Los abuelos son la sabiduría del pueblo. Pongo por delante a los míos, que hace ya muchos años que pastorean otras praderas, seguramente infinitas, bajo un mar de nubes algodonadas donde baña sus ojos el cimbreo sinuoso de un océano de cereal como el que vi crecer en los campos de la niñez. No solo me enseñaron palabras que ya no se usan, como llamar «ceneque» a un pedazo de pan o «bandullo» a las vísceras del cerdo extraídas durante el rito ancestral del matarife; también me contaron historias fantásticas que yo repetí a mi hijo en tantas noches de insomnio y que él narrará algún día a los suyos si logra que no salte por los aires la cadena invisible que nos vincula a la tradición, a la esencia de las cosas. Buena parte de la sabiduría que las sociedades tradicionales atesoran queda al recaudo de los ancianos, guardianes que han sido y son de un inmenso patrimonio cultural y social. Los que se empeñan en deconstruir el pasado pretenden en el fondo marcar el kilómetro cero de la historia en el presente para de esa manera espuria acomodar el futuro a sus fines.

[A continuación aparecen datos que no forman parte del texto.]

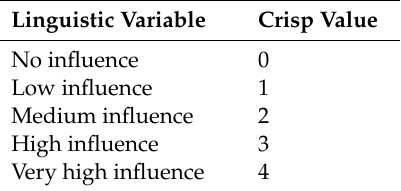
Table 3. DEMATEL’s evaluation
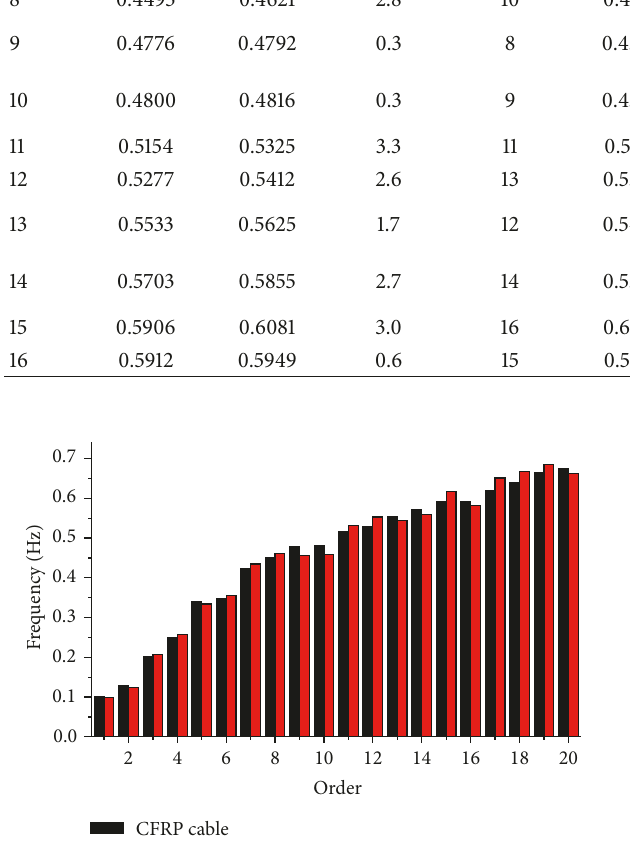
vertical bending natural vibration frequency of CFRP cable- stayed bridge will be higher than steel cable-stayed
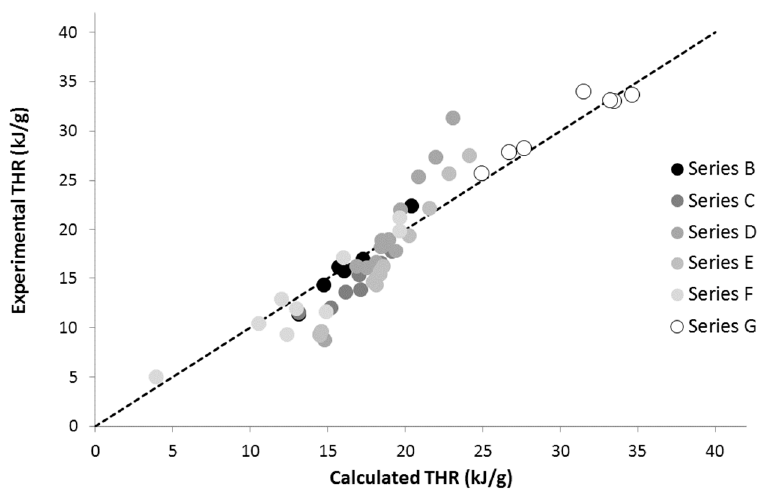
Figure 5. Experimental versus calculated THR for polymers bearing phosphonate pendant groups.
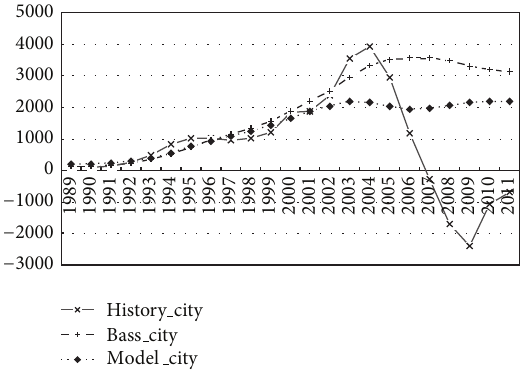
Figure 12: Plots of the diffusion rate of telephone in urban area by model (69) or model (70).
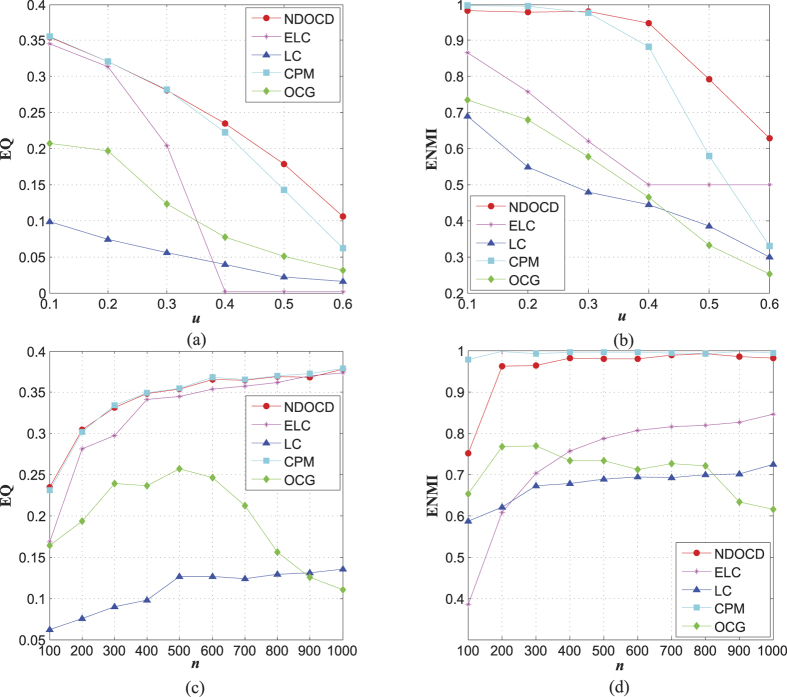
The effects of mixing parameter u and network size n on synthetic networks.(a) EQ for networks with n = 500, k = 25, kmax = 50, u = 0.1 ~ 0.6, τ1 = 2, τ2 = 1, cmax = 50, cmin = 10, om = 2, on/n = 10%, (b) ENMI for networks with n = 500, k = 25, kmax = 50, u = 0.1 ~ 0.6, τ1 = 2, τ2 = 1, cmax = 50, cmin = 10, om = 2, on/n = 10%, (c) EQ for networks with n = 100 ~ 1000, k = 25, kmax = 50, u = 0.1, τ1 = 2, τ2 = 1, cmax = 50, cmin = 10, om = 2, on/n = 10%, (d) ENMI for networks with n = 100 ~ 1000, k = 25, kmax = 50, u = 0.1, τ1 = 2, τ2 = 1, cmax = 50, cmin = 10, om = 2, on/n = 10%.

En ese juego de bastardos intereses, los mayores sobran y los jóvenes se convierten en piezas fáciles. Encerrar a los mayores, aislarlos y abandonarlos al cargo de terceros sin el acompañamiento de las familias es una medida preventiva que puede resultar aconsejable en medio de una pandemia que se ceba con las personas de edad; pero de ninguna manera puede convertirse en una costumbre ni en una estrategia. No se puede privar a los jóvenes del contacto con las raíces ni consentir que, por falta de ancianos, las raíces queden secas. Afrontemos el reto: construir un mundo que responda con idéntica satisfacción a las necesidades de los jóvenes y de los ancianos.